- Opening Delimiter -
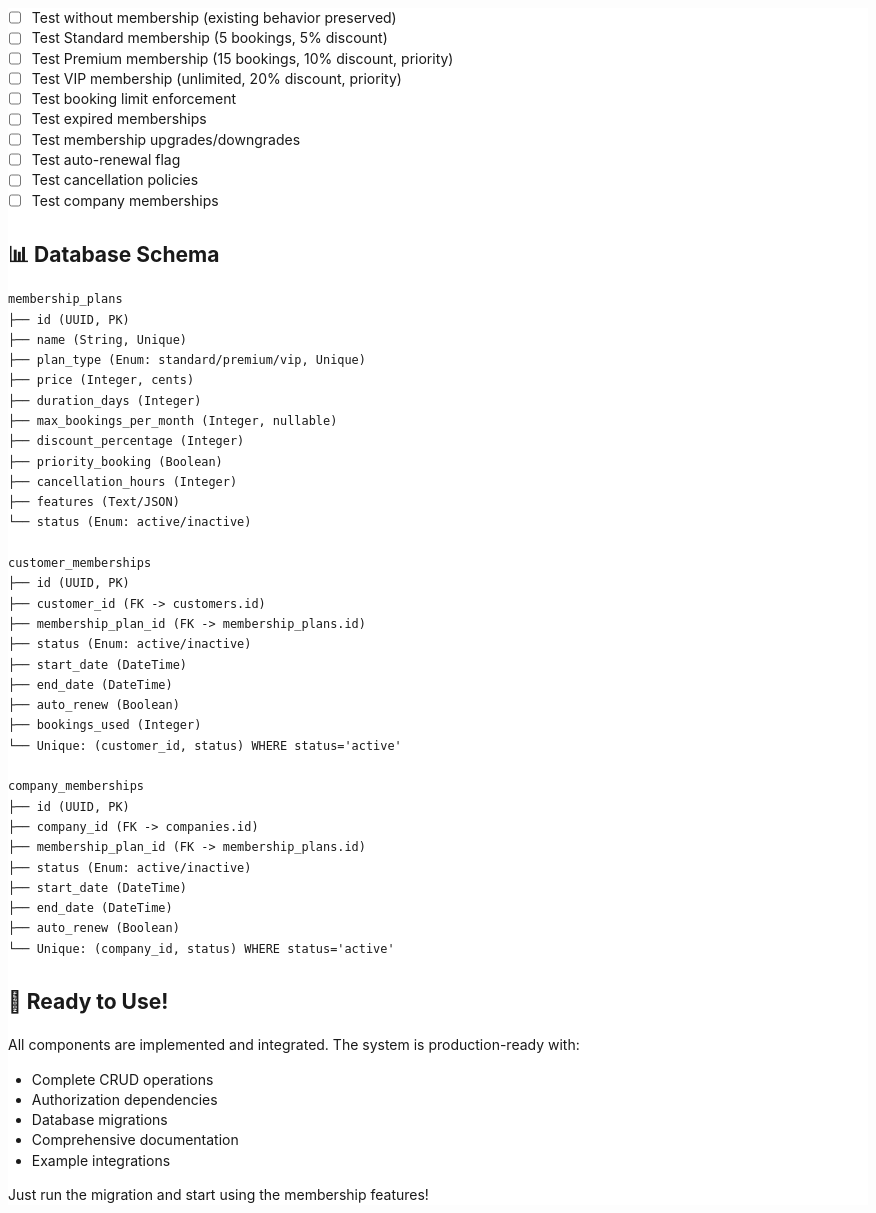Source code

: - [ ] Test without membership (existing behavior preserved)
- [ ] Test Standard membership (5 bookings, 5% discount)
- [ ] Test Premium membership (15 bookings, 10% discount, priority)
- [ ] Test VIP membership (unlimited, 20% discount, priority)
- [ ] Test booking limit enforcement
- [ ] Test expired memberships
- [ ] Test membership upgrades/downgrades
- [ ] Test auto-renewal flag
- [ ] Test cancellation policies
- [ ] Test company memberships

## 📊 Database Schema

```
membership_plans
├── id (UUID, PK)
├── name (String, Unique)
├── plan_type (Enum: standard/premium/vip, Unique)
├── price (Integer, cents)
├── duration_days (Integer)
├── max_bookings_per_month (Integer, nullable)
├── discount_percentage (Integer)
├── priority_booking (Boolean)
├── cancellation_hours (Integer)
├── features (Text/JSON)
└── status (Enum: active/inactive)

customer_memberships
├── id (UUID, PK)
├── customer_id (FK -> customers.id)
├── membership_plan_id (FK -> membership_plans.id)
├── status (Enum: active/inactive)
├── start_date (DateTime)
├── end_date (DateTime)
├── auto_renew (Boolean)
├── bookings_used (Integer)
└── Unique: (customer_id, status) WHERE status='active'

company_memberships
├── id (UUID, PK)
├── company_id (FK -> companies.id)
├── membership_plan_id (FK -> membership_plans.id)
├── status (Enum: active/inactive)
├── start_date (DateTime)
├── end_date (DateTime)
├── auto_renew (Boolean)
└── Unique: (company_id, status) WHERE status='active'
```

## 🎉 Ready to Use!

All components are implemented and integrated. The system is production-ready with:
- Complete CRUD operations
- Authorization dependencies
- Database migrations
- Comprehensive documentation
- Example integrations

Just run the migration and start using the membership features!

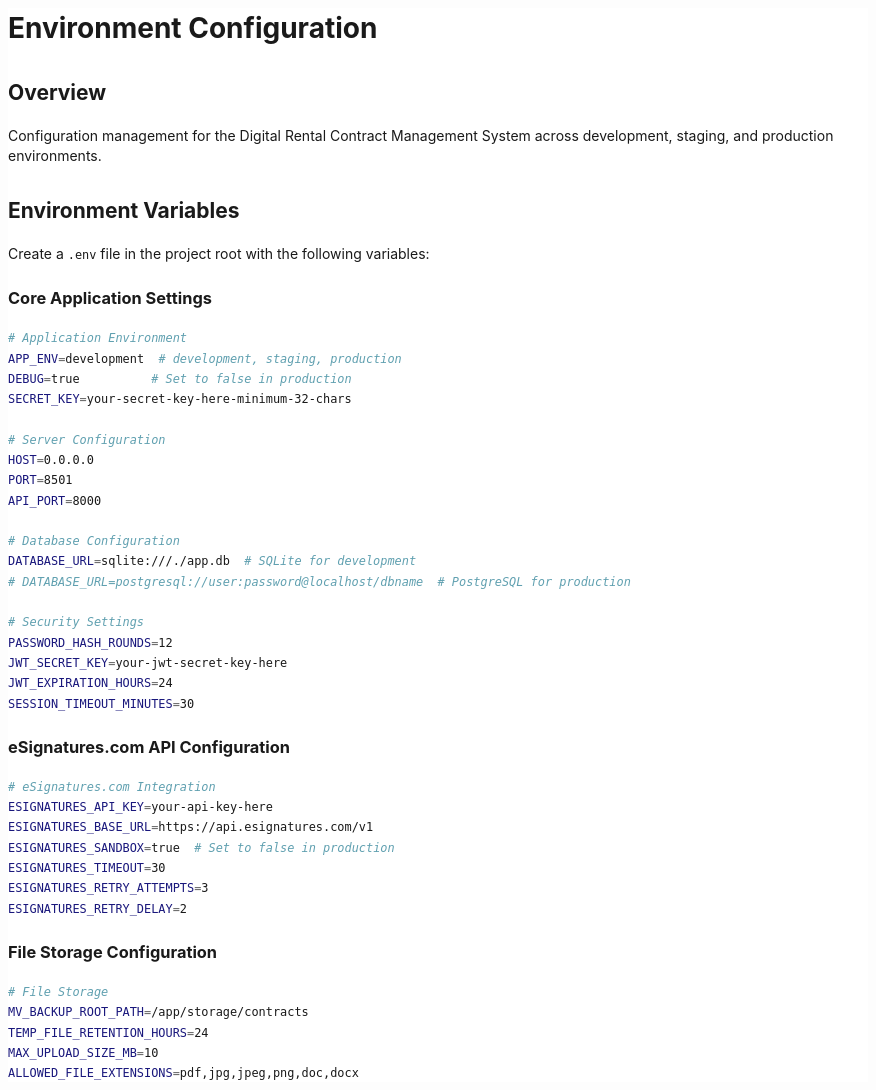 # Environment Configuration

## Overview

Configuration management for the Digital Rental Contract Management System across development, staging, and production environments.

## Environment Variables

Create a `.env` file in the project root with the following variables:

### Core Application Settings
```bash
# Application Environment
APP_ENV=development  # development, staging, production
DEBUG=true          # Set to false in production
SECRET_KEY=your-secret-key-here-minimum-32-chars

# Server Configuration
HOST=0.0.0.0
PORT=8501
API_PORT=8000

# Database Configuration
DATABASE_URL=sqlite:///./app.db  # SQLite for development
# DATABASE_URL=postgresql://user:password@localhost/dbname  # PostgreSQL for production

# Security Settings
PASSWORD_HASH_ROUNDS=12
JWT_SECRET_KEY=your-jwt-secret-key-here
JWT_EXPIRATION_HOURS=24
SESSION_TIMEOUT_MINUTES=30
```

### eSignatures.com API Configuration
```bash
# eSignatures.com Integration
ESIGNATURES_API_KEY=your-api-key-here
ESIGNATURES_BASE_URL=https://api.esignatures.com/v1
ESIGNATURES_SANDBOX=true  # Set to false in production
ESIGNATURES_TIMEOUT=30
ESIGNATURES_RETRY_ATTEMPTS=3
ESIGNATURES_RETRY_DELAY=2
```

### File Storage Configuration
```bash
# File Storage
MV_BACKUP_ROOT_PATH=/app/storage/contracts
TEMP_FILE_RETENTION_HOURS=24
MAX_UPLOAD_SIZE_MB=10
ALLOWED_FILE_EXTENSIONS=pdf,jpg,jpeg,png,doc,docx
```
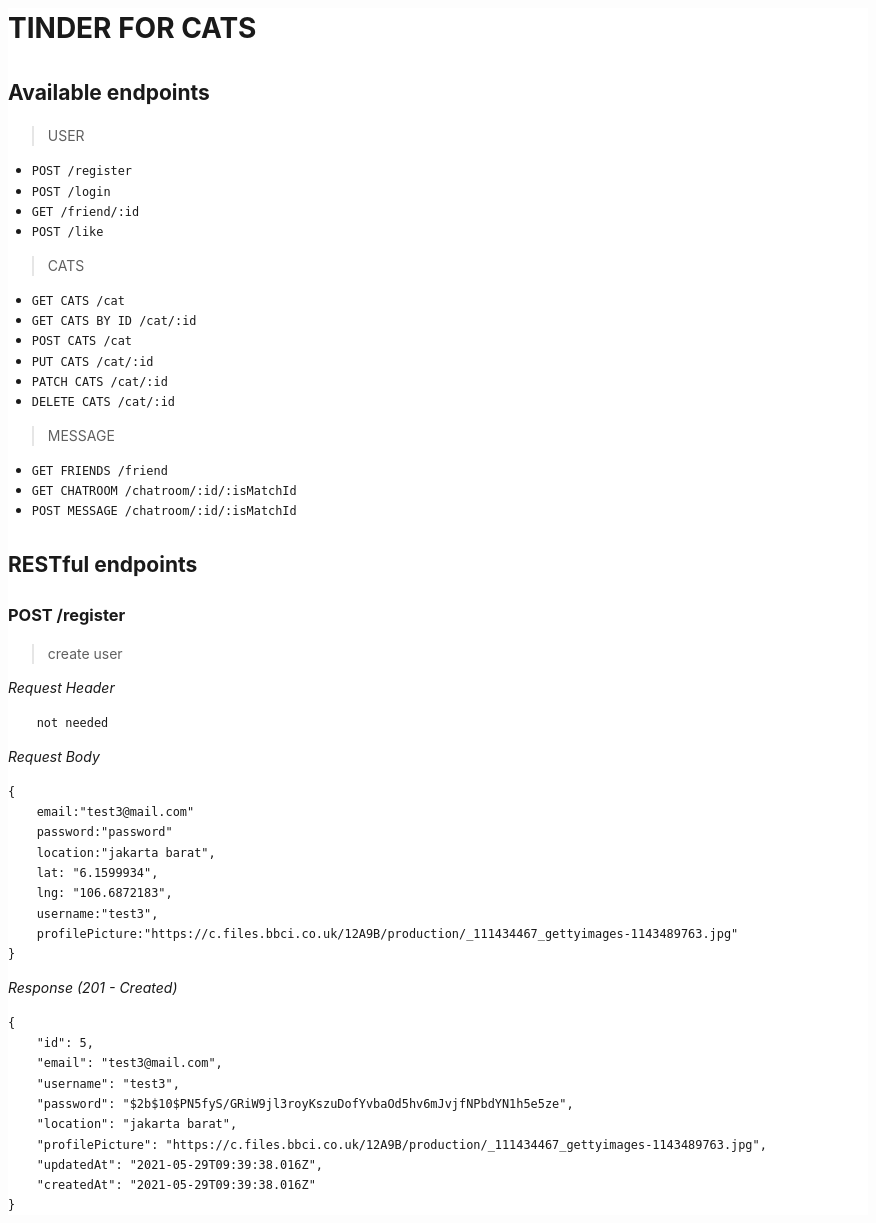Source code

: # TINDER FOR CATS
## Available endpoints

> USER
- `POST /register`
- `POST /login`
- `GET /friend/:id`
- `POST /like`


> CATS
- `GET CATS /cat`
- `GET CATS BY ID /cat/:id`
- `POST CATS /cat`
- `PUT CATS /cat/:id`
- `PATCH CATS /cat/:id`
- `DELETE CATS /cat/:id`

> MESSAGE
- `GET FRIENDS /friend`
- `GET CHATROOM /chatroom/:id/:isMatchId`
- `POST MESSAGE /chatroom/:id/:isMatchId`


## RESTful endpoints

### POST /register

> create user

_Request Header_

```
    not needed
```

_Request Body_

```
{
    email:"test3@mail.com"
    password:"password"
    location:"jakarta barat",
    lat: "6.1599934",
    lng: "106.6872183",
    username:"test3",
    profilePicture:"https://c.files.bbci.co.uk/12A9B/production/_111434467_gettyimages-1143489763.jpg"
}
```

_Response (201 - Created)_

```
{
    "id": 5,
    "email": "test3@mail.com",
    "username": "test3",
    "password": "$2b$10$PN5fyS/GRiW9jl3royKszuDofYvbaOd5hv6mJvjfNPbdYN1h5e5ze",
    "location": "jakarta barat",
    "profilePicture": "https://c.files.bbci.co.uk/12A9B/production/_111434467_gettyimages-1143489763.jpg",
    "updatedAt": "2021-05-29T09:39:38.016Z",
    "createdAt": "2021-05-29T09:39:38.016Z"
}
```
- Closing Delimiter -
**Description of the task:** Give back the whole listing exactly as written. Do not include any picture.

**Task answer:**
Source code

: - [ ] Test without membership (existing behavior preserved)
- [ ] Test Standard membership (5 bookings, 5% discount)
- [ ] Test Premium membership (15 bookings, 10% discount, priority)
- [ ] Test VIP membership (unlimited, 20% discount, priority)
- [ ] Test booking limit enforcement
- [ ] Test expired memberships
- [ ] Test membership upgrades/downgrades
- [ ] Test auto-renewal flag
- [ ] Test cancellation policies
- [ ] Test company memberships

## 📊 Database Schema

```
membership_plans
├── id (UUID, PK)
├── name (String, Unique)
├── plan_type (Enum: standard/premium/vip, Unique)
├── price (Integer, cents)
├── duration_days (Integer)
├── max_bookings_per_month (Integer, nullable)
├── discount_percentage (Integer)
├── priority_booking (Boolean)
├── cancellation_hours (Integer)
├── features (Text/JSON)
└── status (Enum: active/inactive)

customer_memberships
├── id (UUID, PK)
├── customer_id (FK -> customers.id)
├── membership_plan_id (FK -> membership_plans.id)
├── status (Enum: active/inactive)
├── start_date (DateTime)
├── end_date (DateTime)
├── auto_renew (Boolean)
├── bookings_used (Integer)
└── Unique: (customer_id, status) WHERE status='active'

company_memberships
├── id (UUID, PK)
├── company_id (FK -> companies.id)
├── membership_plan_id (FK -> membership_plans.id)
├── status (Enum: active/inactive)
├── start_date (DateTime)
├── end_date (DateTime)
├── auto_renew (Boolean)
└── Unique: (company_id, status) WHERE status='active'
```

## 🎉 Ready to Use!

All components are implemented and integrated. The system is production-ready with:
- Complete CRUD operations
- Authorization dependencies
- Database migrations
- Comprehensive documentation
- Example integrations

Just run the migration and start using the membership features!

 # Environment Configuration

## Overview

Configuration management for the Digital Rental Contract Management System across development, staging, and production environments.

## Environment Variables

Create a `.env` file in the project root with the following variables:

### Core Application Settings
```bash
# Application Environment
APP_ENV=development  # development, staging, production
DEBUG=true          # Set to false in production
SECRET_KEY=your-secret-key-here-minimum-32-chars

# Server Configuration
HOST=0.0.0.0
PORT=8501
API_PORT=8000

# Database Configuration
DATABASE_URL=sqlite:///./app.db  # SQLite for development
# DATABASE_URL=postgresql://user:password@localhost/dbname  # PostgreSQL for production

# Security Settings
PASSWORD_HASH_ROUNDS=12
JWT_SECRET_KEY=your-jwt-secret-key-here
JWT_EXPIRATION_HOURS=24
SESSION_TIMEOUT_MINUTES=30
```

### eSignatures.com API Configuration
```bash
# eSignatures.com Integration
ESIGNATURES_API_KEY=your-api-key-here
ESIGNATURES_BASE_URL=https://api.esignatures.com/v1
ESIGNATURES_SANDBOX=true  # Set to false in production
ESIGNATURES_TIMEOUT=30
ESIGNATURES_RETRY_ATTEMPTS=3
ESIGNATURES_RETRY_DELAY=2
```

### File Storage Configuration
```bash
# File Storage
MV_BACKUP_ROOT_PATH=/app/storage/contracts
TEMP_FILE_RETENTION_HOURS=24
MAX_UPLOAD_SIZE_MB=10
ALLOWED_FILE_EXTENSIONS=pdf,jpg,jpeg,png,doc,docx
```
Source code

: # TINDER FOR CATS
## Available endpoints

> USER
- `POST /register`
- `POST /login`
- `GET /friend/:id`
- `POST /like`


> CATS
- `GET CATS /cat`
- `GET CATS BY ID /cat/:id`
- `POST CATS /cat`
- `PUT CATS /cat/:id`
- `PATCH CATS /cat/:id`
- `DELETE CATS /cat/:id`

> MESSAGE
- `GET FRIENDS /friend`
- `GET CHATROOM /chatroom/:id/:isMatchId`
- `POST MESSAGE /chatroom/:id/:isMatchId`


## RESTful endpoints

### POST /register

> create user

_Request Header_

```
    not needed
```

_Request Body_

```
{
    email:"test3@mail.com"
    password:"password"
    location:"jakarta barat",
    lat: "6.1599934",
    lng: "106.6872183",
    username:"test3",
    profilePicture:"https://c.files.bbci.co.uk/12A9B/production/_111434467_gettyimages-1143489763.jpg"
}
```

_Response (201 - Created)_

```
{
    "id": 5,
    "email": "test3@mail.com",
    "username": "test3",
    "password": "$2b$10$PN5fyS/GRiW9jl3royKszuDofYvbaOd5hv6mJvjfNPbdYN1h5e5ze",
    "location": "jakarta barat",
    "profilePicture": "https://c.files.bbci.co.uk/12A9B/production/_111434467_gettyimages-1143489763.jpg",
    "updatedAt": "2021-05-29T09:39:38.016Z",
    "createdAt": "2021-05-29T09:39:38.016Z"
}
```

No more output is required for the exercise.